You should talk to the family of the 19 year old who was recently killed on the A1. Or the family of the couple who were killed a couple of years ago on the A1. Or the family’s of the countless others killed on the roads because someone thought they were a ‘good driver’ and the rules don’t apply to them.

Could you live with yourself if your speed killed someone? Would your family stand by you while you served your time in prison?

You are not above the law. You do not have the right to endanger another human being.

What part of any of this makes ANY excuse to speed OK? What reason (unless you are a trained driver for an emergency services with the siren and flashing lights to go with it) makes it OK?

Your car might be modern and protect you - who is to say the motorcyclist you hit has the same protection. Or the classic car? It isn’t always about you.

ForEdgyHare · 09/04/2026 14:55

Never understand why people bring up the german speed limits in these threads. We aren’t in Germany 😂 Our speed limits are what they are and the rules we have to follow. Regardless of whether drivers think the limits are outdated or not.
I think a conversation about the consequences of losing his license would be a good idea. If he is worrying dd to the point she is taking pictures of his speeding then he is being a dick about it and being selfish. It just takes one lapse of concentration or a slick patch of oil on the road for speeding to become disastrous

Loulou4022 · 09/04/2026 17:15

BreadInCaptivity · 18/07/2025 18:35

The speed limit is a figure set many years ago when car technology was very different.

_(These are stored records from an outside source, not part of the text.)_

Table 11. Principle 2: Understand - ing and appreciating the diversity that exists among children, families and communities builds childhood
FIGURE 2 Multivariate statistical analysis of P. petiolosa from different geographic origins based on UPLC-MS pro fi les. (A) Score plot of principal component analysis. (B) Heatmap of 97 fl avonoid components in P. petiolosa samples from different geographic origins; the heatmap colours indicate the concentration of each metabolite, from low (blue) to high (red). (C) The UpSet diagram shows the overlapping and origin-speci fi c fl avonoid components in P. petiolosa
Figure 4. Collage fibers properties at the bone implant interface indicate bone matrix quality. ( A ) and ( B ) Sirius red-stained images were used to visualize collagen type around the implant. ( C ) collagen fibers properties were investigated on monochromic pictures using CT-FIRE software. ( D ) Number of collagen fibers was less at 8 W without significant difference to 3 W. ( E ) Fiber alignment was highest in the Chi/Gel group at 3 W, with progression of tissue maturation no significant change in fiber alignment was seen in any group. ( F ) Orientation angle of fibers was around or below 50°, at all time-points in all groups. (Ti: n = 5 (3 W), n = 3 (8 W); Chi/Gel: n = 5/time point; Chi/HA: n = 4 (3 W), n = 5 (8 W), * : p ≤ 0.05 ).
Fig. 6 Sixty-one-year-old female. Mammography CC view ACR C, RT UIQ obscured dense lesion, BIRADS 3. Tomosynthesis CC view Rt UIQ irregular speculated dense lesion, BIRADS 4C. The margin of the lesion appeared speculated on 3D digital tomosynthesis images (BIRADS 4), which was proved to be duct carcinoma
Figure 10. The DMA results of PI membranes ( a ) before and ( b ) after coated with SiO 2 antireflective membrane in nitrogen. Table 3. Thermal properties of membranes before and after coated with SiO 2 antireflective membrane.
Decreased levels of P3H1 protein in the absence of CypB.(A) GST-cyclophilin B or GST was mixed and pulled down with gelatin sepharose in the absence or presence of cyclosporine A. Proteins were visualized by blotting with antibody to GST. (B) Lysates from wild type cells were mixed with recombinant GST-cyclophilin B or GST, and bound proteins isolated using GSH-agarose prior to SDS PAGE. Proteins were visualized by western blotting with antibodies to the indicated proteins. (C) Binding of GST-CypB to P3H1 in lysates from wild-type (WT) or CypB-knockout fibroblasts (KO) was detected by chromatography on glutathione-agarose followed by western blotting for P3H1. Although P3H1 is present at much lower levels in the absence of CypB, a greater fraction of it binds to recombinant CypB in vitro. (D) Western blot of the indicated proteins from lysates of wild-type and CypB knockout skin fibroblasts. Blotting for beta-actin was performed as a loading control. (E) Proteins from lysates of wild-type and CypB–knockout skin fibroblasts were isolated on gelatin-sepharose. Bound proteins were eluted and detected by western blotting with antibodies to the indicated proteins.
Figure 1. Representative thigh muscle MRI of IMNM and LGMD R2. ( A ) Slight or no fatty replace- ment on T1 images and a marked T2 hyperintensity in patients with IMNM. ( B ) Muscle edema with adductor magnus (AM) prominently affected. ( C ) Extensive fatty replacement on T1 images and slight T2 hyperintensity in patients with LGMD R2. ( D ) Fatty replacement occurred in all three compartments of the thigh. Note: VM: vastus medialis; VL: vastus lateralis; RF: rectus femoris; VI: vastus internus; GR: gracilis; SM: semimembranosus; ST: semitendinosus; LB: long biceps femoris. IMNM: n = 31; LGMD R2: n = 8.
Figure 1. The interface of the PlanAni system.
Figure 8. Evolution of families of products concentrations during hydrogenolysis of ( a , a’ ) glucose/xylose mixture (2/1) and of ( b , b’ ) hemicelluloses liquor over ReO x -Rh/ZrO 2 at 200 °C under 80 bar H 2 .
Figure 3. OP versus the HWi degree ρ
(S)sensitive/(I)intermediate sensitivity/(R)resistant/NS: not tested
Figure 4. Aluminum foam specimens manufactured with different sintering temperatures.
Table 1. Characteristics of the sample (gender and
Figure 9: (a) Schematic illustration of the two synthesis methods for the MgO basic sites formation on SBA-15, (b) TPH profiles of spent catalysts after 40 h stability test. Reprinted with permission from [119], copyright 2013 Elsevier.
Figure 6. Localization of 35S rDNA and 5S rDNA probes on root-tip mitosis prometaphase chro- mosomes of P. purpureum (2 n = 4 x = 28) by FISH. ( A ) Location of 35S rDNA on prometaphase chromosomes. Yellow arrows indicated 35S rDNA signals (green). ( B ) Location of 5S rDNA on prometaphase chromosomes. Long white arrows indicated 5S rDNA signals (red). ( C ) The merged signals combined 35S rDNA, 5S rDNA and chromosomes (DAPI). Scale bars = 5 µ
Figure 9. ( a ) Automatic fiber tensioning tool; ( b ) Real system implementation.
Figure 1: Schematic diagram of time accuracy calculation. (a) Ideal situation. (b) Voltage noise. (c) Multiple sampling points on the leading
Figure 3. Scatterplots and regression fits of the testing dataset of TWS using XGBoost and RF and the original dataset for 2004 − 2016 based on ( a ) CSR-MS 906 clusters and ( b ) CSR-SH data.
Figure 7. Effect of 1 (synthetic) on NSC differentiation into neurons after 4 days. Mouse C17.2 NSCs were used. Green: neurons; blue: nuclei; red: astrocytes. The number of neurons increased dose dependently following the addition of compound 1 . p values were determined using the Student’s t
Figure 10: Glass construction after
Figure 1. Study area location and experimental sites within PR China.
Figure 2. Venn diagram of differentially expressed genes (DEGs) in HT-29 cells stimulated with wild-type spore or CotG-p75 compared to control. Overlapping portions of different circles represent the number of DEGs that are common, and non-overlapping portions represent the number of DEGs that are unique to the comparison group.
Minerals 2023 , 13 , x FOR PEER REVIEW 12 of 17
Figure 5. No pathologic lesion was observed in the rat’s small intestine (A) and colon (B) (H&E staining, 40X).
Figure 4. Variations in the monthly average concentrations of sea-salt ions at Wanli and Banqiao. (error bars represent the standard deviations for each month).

My personal POV is that I follow the limit religiously in low speed areas (20/30/40 mph zones) as they are generally there in built up areas/schools/specific road hazards.

On the motorway not so much. But that’s condition specific - I’d go slower in poor weather or very heavy traffic.

Yes I risk points but that’s on me. A competent driver going 80/5mph (even 90 - but I can already see the clutching of pearls) on a motorway in good weather, in a well maintained car and moderate traffic isn’t unsafe.

That said if that’s upsetting your passenger(s) whilst not unsafe doesn’t mean you’re not being a bit of a dick.

This is my thinking too. I am fastidious at the lower speeds but have been known to up the speed a little on a clear day with little traffic on the m'way, never in bad weather and never when it’s busy. DH dislikes it when I speed so I don’t do it when he’s in the car with me as a sign of respect.
I’ve also been sticking to much lower speeds with the fuel being so expensive! I can get 60 mpg at lower speeds and this drops to the low 50’s with higher speeds so I’m milking the fuel for all it’s worth at the moment!!

Creamyes · 09/04/2026 17:26

He is an abusive prick.
I would be reporting him to the police.
He needs a fright, but I wouldn't want to remain married to such an arsehole to be honest.